I'm usually not super fond of remakes, but it's nice to give them a fair shot from time to time. You never know what kinda surprise you might find.

And this one wasn't made by Platinum Dunes for a change.

Silent Night (2012) was loosely based on Charles E. Sellier's 1984 classic Silent Night, Deadly Night. The film was produced by Anchor Bay which recently acquired the rights to the original (to re-released them on home video for example). And it was directed by a fairly impressive newcomer to the genre Steven C. Miller. It's also partially inspired by the real life 2008 Covina massacre. The film only had a limited run on theaters before arriving on DVD and the likes.

The original film was surrounded by a huge controversy and had to be pulled out of theaters back then. It's easily one of the most fun underrated 80s holiday-themed horror slasher flicks out there.

It was sadly never regarded in the same light as the likes of Halloween or the Friday the 13th series. And is often overshadowed by the silliness of its sequel Silent Night, Deadly Night Part 2 ("Garbage Day", anyone?).

The original 1984 film revolved around this little boy that saw his parents murdered in front of him by someone dressed in a Santa suit... and how it made him go crazy before turning into a Killer Santa as an adult.

The story of this "loose remake", which is actually more of a reboot here, actually feels fresh. While the original actually spent a lot of time following our killer, this time the story takes place on the police's side as we witness how they react to it. We do get some form of backstory later on, but we're thrown right in the middle of it as this killer shows up in this quiet little town. We have to wait until the end to figure it all out.

The film kind of uses a similar narrative structure as Wes Craven’s Scream "Whodunit" formula.

Silent Night features a pretty good cast. It stars Malcolm McDowell, Jaime King, Donal Logue, Ellen Wong and Brendan Fehr.

It's trashy and gory. With lots of gore, nudity and over-the-top kills.

The story takes place in the small town of Cryer, Wisconsin.

There's a serial killer dressed as Santa Claus running amok on Christmas Eve! It couldn't have been worse than that. The streets are filled with tons of Santas roaming the streets for the town's annual Christmas contest. Which means the killer's hiding in plain sight...

To avoid raising a panic, Sheriff James Cooper (played by Malcolm McDowell) wants to solve this on his own. Which means he and his deputies will have to hunt a killer without much help (that plus the fact it's Christmas Eve might prove difficult to have help quickly over there).

The killer is masked with a plastic Santa mask and the only clues are the big bloody track of footprints he leaves wherever he goes.

We are quickly introduced to our heroine deputy Aubrey Bradimore (Jaime King), a grieving widow and our "final girl" in this picture.

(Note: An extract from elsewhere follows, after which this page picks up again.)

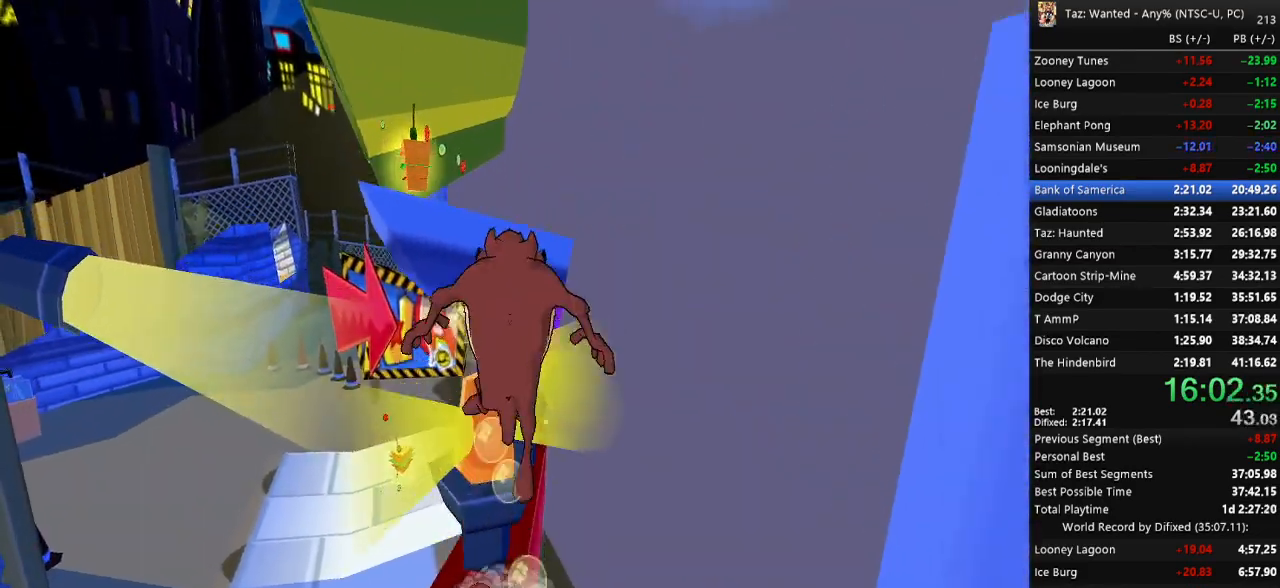
{"keys": ["up"], "events": [[67, "up", "up"], [400, "up", "down"]]}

The Killer Santa is seemingly killing at random at first. But it soon turns out he might be going after what he considers "bad people"? These adulterous persons, a porn director and softporn actresses. If you're naughty, Santa's coming for you! Santa is punishing naughty people in his rampage!

They throw this story about this man, Ronald Jones, dressed as Santa who went after his cheating wife armed with a flamethrower (the actual part that was inspired by the Covina massacre), which is just an urban myth. It's a nice flashback scene that uses great color contrasts, kind of reminiscent of Sin City with Santa's red suit highlighted, it looks pretty cool.

There's also a creepy priest and several other characters at the precinct that do get some kind of story arc one way or another.

After some misleading suspects, it turns out Aubrey's dad was the cop that gunned down Ronald Jr.'s father! And he's now seeking his revenge in this not so clean-town!

Silent Night (2012) is not a scene-by-scene remake of the original. They did keep some of the more memorable scenes such as the grandpa scene, the antlers kill, etc. The film does feature some mentions and allusions to it (and even the 1987 Part 2). But other than that, it's a complete reimagining only following the same premise.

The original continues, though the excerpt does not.